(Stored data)
BEGIN

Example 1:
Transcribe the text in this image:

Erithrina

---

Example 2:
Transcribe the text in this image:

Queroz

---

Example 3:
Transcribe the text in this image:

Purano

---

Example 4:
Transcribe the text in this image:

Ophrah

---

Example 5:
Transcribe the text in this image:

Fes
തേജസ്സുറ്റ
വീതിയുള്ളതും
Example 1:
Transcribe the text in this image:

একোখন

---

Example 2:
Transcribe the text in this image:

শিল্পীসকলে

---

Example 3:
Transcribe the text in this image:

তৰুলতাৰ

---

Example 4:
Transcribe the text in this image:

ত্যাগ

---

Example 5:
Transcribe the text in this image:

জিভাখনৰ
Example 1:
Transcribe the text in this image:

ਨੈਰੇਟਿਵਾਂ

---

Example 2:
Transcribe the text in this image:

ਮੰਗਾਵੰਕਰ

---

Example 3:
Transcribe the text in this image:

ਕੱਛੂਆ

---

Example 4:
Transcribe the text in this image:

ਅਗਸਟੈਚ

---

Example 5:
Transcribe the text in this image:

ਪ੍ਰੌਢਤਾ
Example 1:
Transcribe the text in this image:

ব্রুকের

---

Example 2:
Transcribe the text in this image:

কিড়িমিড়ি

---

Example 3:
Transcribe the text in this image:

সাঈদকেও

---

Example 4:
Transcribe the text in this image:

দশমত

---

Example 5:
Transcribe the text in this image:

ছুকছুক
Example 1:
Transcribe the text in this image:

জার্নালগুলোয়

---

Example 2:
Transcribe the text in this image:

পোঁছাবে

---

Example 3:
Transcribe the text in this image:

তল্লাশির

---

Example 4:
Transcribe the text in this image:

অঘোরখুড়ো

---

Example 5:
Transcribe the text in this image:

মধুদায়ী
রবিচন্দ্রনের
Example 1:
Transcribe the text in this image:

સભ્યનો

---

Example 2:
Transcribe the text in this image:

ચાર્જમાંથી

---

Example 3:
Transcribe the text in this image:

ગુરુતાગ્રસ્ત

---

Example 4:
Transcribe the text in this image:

END

While keeping every line the same, please copy out all the records.

Example 1:
Transcribe the text in this image:

Erithrina

---

Example 2:
Transcribe the text in this image:

Queroz

---

Example 3:
Transcribe the text in this image:

Purano

---

Example 4:
Transcribe the text in this image:

Ophrah

---

Example 5:
Transcribe the text in this image:

Fes
തേജസ്സുറ്റ
വീതിയുള്ളതും
Example 1:
Transcribe the text in this image:

একোখন

---

Example 2:
Transcribe the text in this image:

শিল্পীসকলে

---

Example 3:
Transcribe the text in this image:

তৰুলতাৰ

---

Example 4:
Transcribe the text in this image:

ত্যাগ

---

Example 5:
Transcribe the text in this image:

জিভাখনৰ
Example 1:
Transcribe the text in this image:

ਨੈਰੇਟਿਵਾਂ

---

Example 2:
Transcribe the text in this image:

ਮੰਗਾਵੰਕਰ

---

Example 3:
Transcribe the text in this image:

ਕੱਛੂਆ

---

Example 4:
Transcribe the text in this image:

ਅਗਸਟੈਚ

---

Example 5:
Transcribe the text in this image:

ਪ੍ਰੌਢਤਾ
Example 1:
Transcribe the text in this image:

ব্রুকের

---

Example 2:
Transcribe the text in this image:

কিড়িমিড়ি

---

Example 3:
Transcribe the text in this image:

সাঈদকেও

---

Example 4:
Transcribe the text in this image:

দশমত

---

Example 5:
Transcribe the text in this image:

ছুকছুক
Example 1:
Transcribe the text in this image:

জার্নালগুলোয়

---

Example 2:
Transcribe the text in this image:

পোঁছাবে

---

Example 3:
Transcribe the text in this image:

তল্লাশির

---

Example 4:
Transcribe the text in this image:

অঘোরখুড়ো

---

Example 5:
Transcribe the text in this image:

মধুদায়ী
রবিচন্দ্রনের
Example 1:
Transcribe the text in this image:

સભ્યનો

---

Example 2:
Transcribe the text in this image:

ચાર્જમાંથી

---

Example 3:
Transcribe the text in this image:

ગુરુતાગ્રસ્ત

---

Example 4:
Transcribe the text in this image:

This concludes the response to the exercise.